Work order:
Begin at the line bearing "10 | (3) 17 |". Transcribe it and all subsequent lines of the material below exactly, and nothing more.

Recorded information:
# # # # #

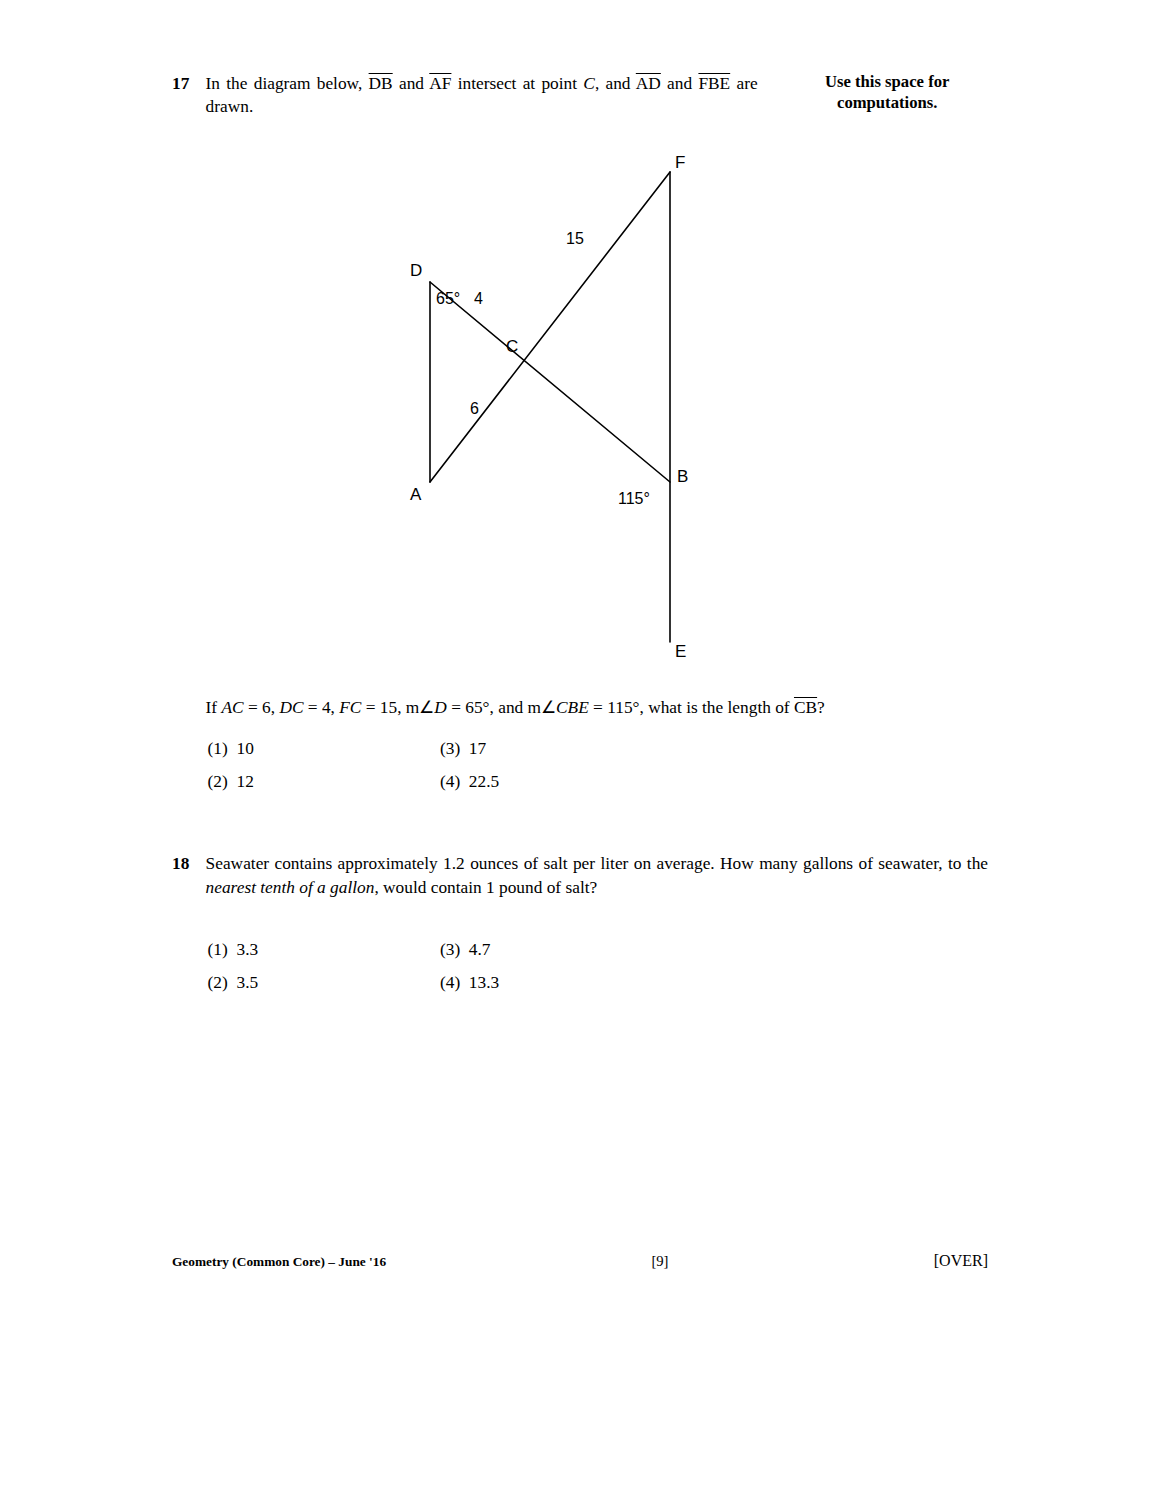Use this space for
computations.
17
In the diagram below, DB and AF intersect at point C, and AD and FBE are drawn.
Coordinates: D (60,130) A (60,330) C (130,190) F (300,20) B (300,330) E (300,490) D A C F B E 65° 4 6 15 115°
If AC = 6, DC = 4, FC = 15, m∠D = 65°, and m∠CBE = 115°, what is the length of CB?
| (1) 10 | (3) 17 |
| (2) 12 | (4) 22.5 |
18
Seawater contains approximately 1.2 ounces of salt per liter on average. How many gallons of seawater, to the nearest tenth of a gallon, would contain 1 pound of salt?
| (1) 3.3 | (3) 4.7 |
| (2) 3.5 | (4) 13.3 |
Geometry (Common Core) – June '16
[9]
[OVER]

# # # # #

Exercise answer:
| (1) 10 | (3) 17 |
| (2) 12 | (4) 22.5 |
18
Seawater contains approximately 1.2 ounces of salt per liter on average. How many gallons of seawater, to the nearest tenth of a gallon, would contain 1 pound of salt?
| (1) 3.3 | (3) 4.7 |
| (2) 3.5 | (4) 13.3 |
Geometry (Common Core) – June '16
[9]
[OVER]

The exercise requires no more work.